N Gauge Forum

General Category => N Gauge Discussion => Topic started by: Tdm on June 06, 2014, 05:34:39 PM

Title: Here's something I made earlier
Post by: Tdm on June 06, 2014, 05:34:39 PM
After getting hold of a locksmith who drilled out the lock that my key broke in on the security gate protecting my store room with my model railway in it, was finally able to gain access again and do some work.
What I have been doing you can see in the pic below.

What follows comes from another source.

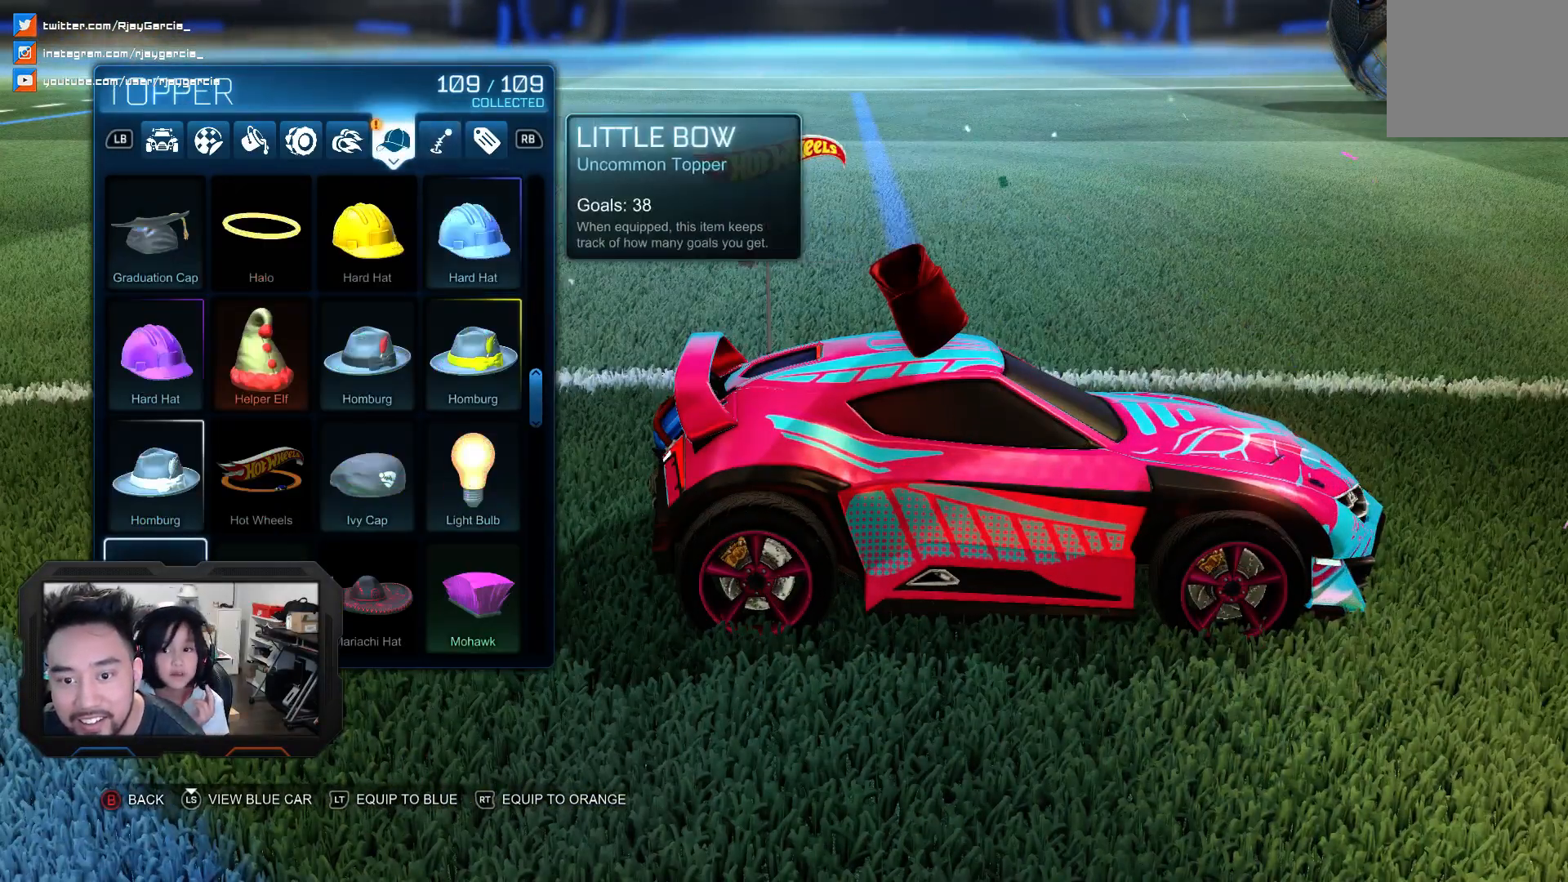
{"dt_ms": 500, "buttons": ["DPAD_UP"], "left_stick": "center", "right_stick": "center", "events": [[100, "DPAD_UP", "down"]]}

Top Left - Made a long (white) rod with a track cleaning rubber on the end so I can get at and clean the tracks in my covered Station.
Top Right - Attached the mini-hoover adapter I made for my car engine (using a couple of different diameter rubber pipes) and sucked up surplus track ballast with it that was getting inside my engines.
Bottom Left - Found an old 12 Volt mobile phone charger , and replaced the phono plug at the end with 2 crocodile clips which can use as a temporary track supply, or for testing the workings of engine motors & bogies when in a cradle (the "electric" brush I made when attached can be used to clean engine wheels by feeding power to the motor making the wheels rotate and clean themselves).
Bottom Right - Just an experiment with different settings on my camera to see what gives the clearest non-close up picture (the photo shown was taken using the "landscape" setting on my Canon Rebel DSLR).

(http://i379.photobucket.com/albums/oo231/Tdmak/Model%20Railway/MadeTools.jpg) (http://s379.photobucket.com/user/Tdmak/media/Model%20Railway/MadeTools.jpg.html)
Title: Re: Here's something I made earlier
Post by: d-a-n on June 06, 2014, 06:28:54 PM
Nice bit of ingenuity there mate! With regards to the best settings on your Rebel, Set it to A (aperture value) on the top dial, put the aprerture at f/22 (or f/16 depending on lens) set the ISO at 100 or 200 and it will give you a nice long exposure with loads of depth of field. You may need to use some exposure compensation to brighten it up but this will only lengthen the exposure. If you shoot in RAW, you'll be able to adjust your white balance afterwards on the computer using DPP (if you don't have a post processing program).